A customer bought a dozen of apples and oranges $\$1.32$. If an apple costs $3$ cents more than oranges and more apple than oranges were bought, using linear diophantine equation find,how many of each kind of fruit was bought.
My Attempt:
$$x \leftarrow number\ of\ apples$$
$$y \leftarrow number \ of\ oranges$$ $$z \leftarrow cost \ of \ an \ orange \ in \ \underline{dollar}$$ so then I get $$x+y=12$$ and $$x(z+0.03)+yz=1.32$$ $$0.03x+12z=1.32$$ multiplying the both sides by 100 then $$3x+1200z=132$$ $$x+400z=44$$ then the general solution of $x+400z=44$ is $z=t,x=44-400t$ where $t \in \mathbb{Z}$
since $z,x>0$ $$t>0 \ and \ t<0.11$$ then I stuck, answer of this problem got $z$ as cost of an orange in cents but here I got $z$ as cost of an orange in dollar where am I wrong? why my method is wrong?

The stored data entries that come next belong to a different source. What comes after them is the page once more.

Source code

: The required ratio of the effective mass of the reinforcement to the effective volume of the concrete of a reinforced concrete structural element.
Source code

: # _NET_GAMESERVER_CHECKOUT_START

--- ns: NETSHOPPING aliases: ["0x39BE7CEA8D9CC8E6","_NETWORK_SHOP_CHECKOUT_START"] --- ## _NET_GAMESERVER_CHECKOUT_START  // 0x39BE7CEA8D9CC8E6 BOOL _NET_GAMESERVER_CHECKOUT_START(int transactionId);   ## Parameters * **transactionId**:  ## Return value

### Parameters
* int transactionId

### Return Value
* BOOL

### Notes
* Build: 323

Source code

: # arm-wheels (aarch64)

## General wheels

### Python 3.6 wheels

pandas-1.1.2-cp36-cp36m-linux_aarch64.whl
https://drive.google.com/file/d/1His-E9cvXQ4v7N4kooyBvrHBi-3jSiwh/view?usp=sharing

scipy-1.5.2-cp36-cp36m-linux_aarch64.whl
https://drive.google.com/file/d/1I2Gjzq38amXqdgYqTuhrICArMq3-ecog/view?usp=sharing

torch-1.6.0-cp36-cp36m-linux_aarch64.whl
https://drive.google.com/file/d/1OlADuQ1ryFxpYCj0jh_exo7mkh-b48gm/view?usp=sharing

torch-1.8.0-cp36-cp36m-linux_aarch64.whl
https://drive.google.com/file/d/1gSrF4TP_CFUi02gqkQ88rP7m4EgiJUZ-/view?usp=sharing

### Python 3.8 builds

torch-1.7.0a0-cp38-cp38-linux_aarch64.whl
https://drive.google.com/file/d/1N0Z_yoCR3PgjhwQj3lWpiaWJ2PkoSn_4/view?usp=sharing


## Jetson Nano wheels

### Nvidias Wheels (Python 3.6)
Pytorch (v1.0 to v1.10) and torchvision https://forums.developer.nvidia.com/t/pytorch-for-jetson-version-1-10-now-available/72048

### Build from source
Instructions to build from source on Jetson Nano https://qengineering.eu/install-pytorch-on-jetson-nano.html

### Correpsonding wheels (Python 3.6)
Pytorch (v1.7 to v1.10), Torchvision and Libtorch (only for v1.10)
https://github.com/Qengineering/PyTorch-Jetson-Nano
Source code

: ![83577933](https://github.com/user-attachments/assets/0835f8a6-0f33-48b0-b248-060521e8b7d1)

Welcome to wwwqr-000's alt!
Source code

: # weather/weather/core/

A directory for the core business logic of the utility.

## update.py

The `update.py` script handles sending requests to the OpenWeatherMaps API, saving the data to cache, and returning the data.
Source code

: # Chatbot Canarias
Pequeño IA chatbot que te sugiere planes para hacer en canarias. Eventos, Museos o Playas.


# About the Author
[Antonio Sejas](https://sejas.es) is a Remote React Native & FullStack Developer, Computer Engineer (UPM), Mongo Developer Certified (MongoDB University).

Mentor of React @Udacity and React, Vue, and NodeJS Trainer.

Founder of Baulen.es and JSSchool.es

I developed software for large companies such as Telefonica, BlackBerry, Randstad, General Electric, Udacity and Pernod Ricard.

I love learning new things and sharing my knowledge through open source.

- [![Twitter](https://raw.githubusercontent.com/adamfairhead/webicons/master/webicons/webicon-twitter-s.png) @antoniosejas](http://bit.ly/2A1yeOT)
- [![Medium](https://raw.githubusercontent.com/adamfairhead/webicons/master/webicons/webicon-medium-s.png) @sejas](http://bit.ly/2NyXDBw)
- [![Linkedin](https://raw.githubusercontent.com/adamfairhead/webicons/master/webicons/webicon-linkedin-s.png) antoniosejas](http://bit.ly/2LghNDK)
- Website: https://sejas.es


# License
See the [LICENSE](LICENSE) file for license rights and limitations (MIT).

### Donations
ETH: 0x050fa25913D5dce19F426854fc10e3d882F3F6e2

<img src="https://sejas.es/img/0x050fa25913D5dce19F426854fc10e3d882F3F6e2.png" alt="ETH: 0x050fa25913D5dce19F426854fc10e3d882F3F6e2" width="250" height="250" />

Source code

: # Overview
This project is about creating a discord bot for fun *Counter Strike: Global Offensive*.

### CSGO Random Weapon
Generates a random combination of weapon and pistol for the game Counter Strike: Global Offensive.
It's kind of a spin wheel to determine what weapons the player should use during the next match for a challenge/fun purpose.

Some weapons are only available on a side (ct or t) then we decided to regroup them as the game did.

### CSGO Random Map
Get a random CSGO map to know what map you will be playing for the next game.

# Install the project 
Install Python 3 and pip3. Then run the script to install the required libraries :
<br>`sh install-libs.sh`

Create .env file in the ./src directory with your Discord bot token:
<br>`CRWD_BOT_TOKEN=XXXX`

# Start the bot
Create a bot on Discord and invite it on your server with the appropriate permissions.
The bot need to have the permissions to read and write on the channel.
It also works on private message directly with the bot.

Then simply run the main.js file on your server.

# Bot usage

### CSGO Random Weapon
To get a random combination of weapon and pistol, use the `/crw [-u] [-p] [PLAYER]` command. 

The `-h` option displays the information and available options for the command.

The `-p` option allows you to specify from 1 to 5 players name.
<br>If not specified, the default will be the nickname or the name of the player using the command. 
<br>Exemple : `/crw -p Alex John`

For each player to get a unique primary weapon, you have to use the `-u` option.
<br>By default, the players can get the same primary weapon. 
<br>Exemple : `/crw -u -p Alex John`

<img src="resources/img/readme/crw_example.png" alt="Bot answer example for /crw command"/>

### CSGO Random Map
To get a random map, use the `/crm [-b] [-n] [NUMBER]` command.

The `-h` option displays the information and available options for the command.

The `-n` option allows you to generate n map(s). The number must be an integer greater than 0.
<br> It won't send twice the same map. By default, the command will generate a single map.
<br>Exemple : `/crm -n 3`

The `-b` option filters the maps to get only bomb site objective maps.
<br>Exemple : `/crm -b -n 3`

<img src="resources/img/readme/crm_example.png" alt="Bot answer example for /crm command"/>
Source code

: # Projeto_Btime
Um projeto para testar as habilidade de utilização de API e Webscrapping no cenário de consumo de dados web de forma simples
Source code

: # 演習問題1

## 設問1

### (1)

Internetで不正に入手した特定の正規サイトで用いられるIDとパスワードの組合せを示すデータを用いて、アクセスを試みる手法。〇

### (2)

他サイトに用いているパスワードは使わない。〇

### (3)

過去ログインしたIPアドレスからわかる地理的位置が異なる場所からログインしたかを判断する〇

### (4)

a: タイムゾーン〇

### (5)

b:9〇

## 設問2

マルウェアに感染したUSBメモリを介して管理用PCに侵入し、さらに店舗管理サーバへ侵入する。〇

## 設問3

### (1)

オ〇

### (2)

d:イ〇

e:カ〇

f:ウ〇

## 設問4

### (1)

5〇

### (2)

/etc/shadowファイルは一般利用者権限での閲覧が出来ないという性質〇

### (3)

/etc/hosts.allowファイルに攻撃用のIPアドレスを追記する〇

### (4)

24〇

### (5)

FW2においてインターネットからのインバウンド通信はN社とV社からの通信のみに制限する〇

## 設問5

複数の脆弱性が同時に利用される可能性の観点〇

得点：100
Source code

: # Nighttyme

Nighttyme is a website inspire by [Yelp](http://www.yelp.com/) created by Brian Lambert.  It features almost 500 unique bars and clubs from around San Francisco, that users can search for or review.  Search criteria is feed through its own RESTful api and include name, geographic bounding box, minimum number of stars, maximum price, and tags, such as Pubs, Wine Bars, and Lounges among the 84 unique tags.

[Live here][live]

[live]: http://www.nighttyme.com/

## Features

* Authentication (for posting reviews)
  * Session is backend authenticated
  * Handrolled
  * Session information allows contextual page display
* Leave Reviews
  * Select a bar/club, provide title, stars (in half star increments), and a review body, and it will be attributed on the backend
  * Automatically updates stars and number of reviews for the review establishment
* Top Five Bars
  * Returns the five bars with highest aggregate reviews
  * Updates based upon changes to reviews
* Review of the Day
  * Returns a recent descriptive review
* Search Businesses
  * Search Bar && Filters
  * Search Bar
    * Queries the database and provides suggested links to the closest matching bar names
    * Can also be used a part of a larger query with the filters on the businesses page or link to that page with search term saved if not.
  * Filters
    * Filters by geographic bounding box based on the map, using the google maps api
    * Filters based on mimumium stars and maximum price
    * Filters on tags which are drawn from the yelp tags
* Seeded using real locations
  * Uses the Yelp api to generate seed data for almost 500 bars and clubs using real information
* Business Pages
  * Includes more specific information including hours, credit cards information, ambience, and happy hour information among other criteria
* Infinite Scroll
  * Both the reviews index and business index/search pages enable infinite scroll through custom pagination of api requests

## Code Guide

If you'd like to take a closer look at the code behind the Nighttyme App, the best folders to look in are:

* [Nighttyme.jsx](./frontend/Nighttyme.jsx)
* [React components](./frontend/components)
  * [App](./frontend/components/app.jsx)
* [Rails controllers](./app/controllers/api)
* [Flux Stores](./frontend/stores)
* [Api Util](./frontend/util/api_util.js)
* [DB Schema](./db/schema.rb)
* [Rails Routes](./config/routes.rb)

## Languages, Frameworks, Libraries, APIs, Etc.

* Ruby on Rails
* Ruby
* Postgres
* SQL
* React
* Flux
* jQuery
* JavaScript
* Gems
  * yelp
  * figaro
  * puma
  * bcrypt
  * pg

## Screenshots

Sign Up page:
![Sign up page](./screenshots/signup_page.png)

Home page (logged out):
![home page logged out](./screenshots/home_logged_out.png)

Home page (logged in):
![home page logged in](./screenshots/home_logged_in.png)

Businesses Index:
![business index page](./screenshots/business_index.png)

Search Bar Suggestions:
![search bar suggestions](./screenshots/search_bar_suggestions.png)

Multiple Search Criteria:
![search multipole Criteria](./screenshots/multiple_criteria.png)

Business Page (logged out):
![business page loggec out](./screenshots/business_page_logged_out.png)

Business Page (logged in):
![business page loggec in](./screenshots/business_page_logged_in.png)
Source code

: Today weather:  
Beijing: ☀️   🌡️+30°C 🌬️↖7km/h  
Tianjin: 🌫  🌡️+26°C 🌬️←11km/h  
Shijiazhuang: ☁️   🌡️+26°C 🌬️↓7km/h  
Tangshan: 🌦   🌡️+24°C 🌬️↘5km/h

You are assuming that $z=t$ (the price of an orange in dollars) is an integer (why?) and you conclude that $0<t<0.11$ which implies that such integer does not exist.
On the other hand, by assumption $100z$ is an integer (the price of an orange in cents) and $x$ is an integer in $(0,12)$ such that, by your work, $$x=44-400z=4\underbrace{(11-100z)}_{\in\mathbb{N}^+}\in \{4,8\}.$$ Since $x>y$ (more apples than oranges), it follows that $x=8$ and $z=0.09$.